Flu is more widespread across the nation, but the number of hard-hit states has declined, health officials said Friday.
Flu season started early this winter, and includes a strain that tends to make people sicker. Health officials have forecast a potentially bad flu season, following last year's unusually mild one. The latest numbers, however, hint that the flu season may already have peaked in some spots.
Flu was widespread in 47 states last week, up from 41 the week before, the Centers for Disease Control and Prevention said on Friday. Many cases may be mild. The only states without widespread flu are California, Mississippi and Hawaii.
The hardest hit states fell to 24 from 29, with large numbers of people getting treated for flu-like illness. Dropped off that list were Florida, Arkansas and South Carolina in the South, the first region hit this flu season.

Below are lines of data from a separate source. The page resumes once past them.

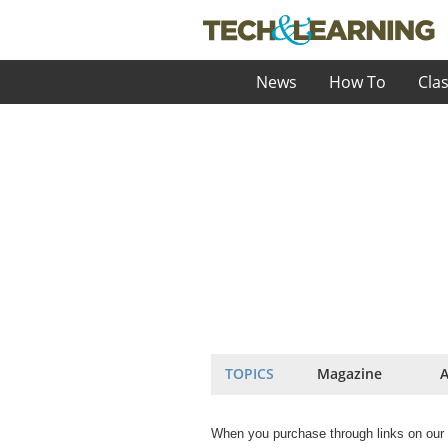
News
How To
Cla
TOPICS
Magazine
A
When you purchase through links on our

Recent flu reports have included the holidays when some doctor's offices were closed, so it will probably take a couple more weeks to know if the flu has peaked in some places or grown stronger in others, CDC officials said Friday.
"Only time will tell how moderate or severe this flu season will be," CDC Director Dr. Thomas Frieden said in a teleconference with reporters.
Nationally, 20 children have died from the flu. There is no running tally of adult deaths, but the CDC estimates that the flu kills about 24,000 people in an average year.
Flu vaccinations are recommended for everyone 6 months or older, and health officials say it is not too late to get vaccinated. flu reports.
Nearly 130 million doses of flu vaccine were distributed this year, and at least 112 million have been used. Vaccine is still available, but supplies may have run low in some locations, health officials say.
Hyrmete Sciuto, of Edgewater, N.J., got a flu shot Friday at a New York City drugstore. She hadn't got one in years, but news reports on the flu this week made her concerned.
As a commuter by ferry and bus, "I have people coughing in my face," she said. "I didn't want to risk it this year."
The flu vaccine isn't foolproof; people who get vaccinated can still get sick.
On Friday, CDC officials said a recent study of more than 1,100 people has concluded the current flu vaccine is 62 percent effective. That means the average vaccinated person is 62 percent less likely to get a case of flu that's bad enough to require a trip to the doctor, compared to people who don't get the vaccine.
That's in line with how effective the vaccine has been in other years.
The flu vaccine is reformulated annually, and officials say this year's version is a good match to the viruses going around.
Flu usually peaks in midwinter. Symptoms can include fever, cough, runny nose, head and body aches and fatigue. Some people also suffer vomiting and diarrhea, and some develop pneumonia or other severe complications.
Most people with flu have a mild illness. But people with severe symptoms should see a doctor. They may be given antiviral drugs or other medications to ease symptoms.
Some shortages have been reported for children's liquid Tamiflu, a prescription medicine used to treat flu. But health officials say adult Tamiflu pills are available, and pharmacists can convert those to doses for children.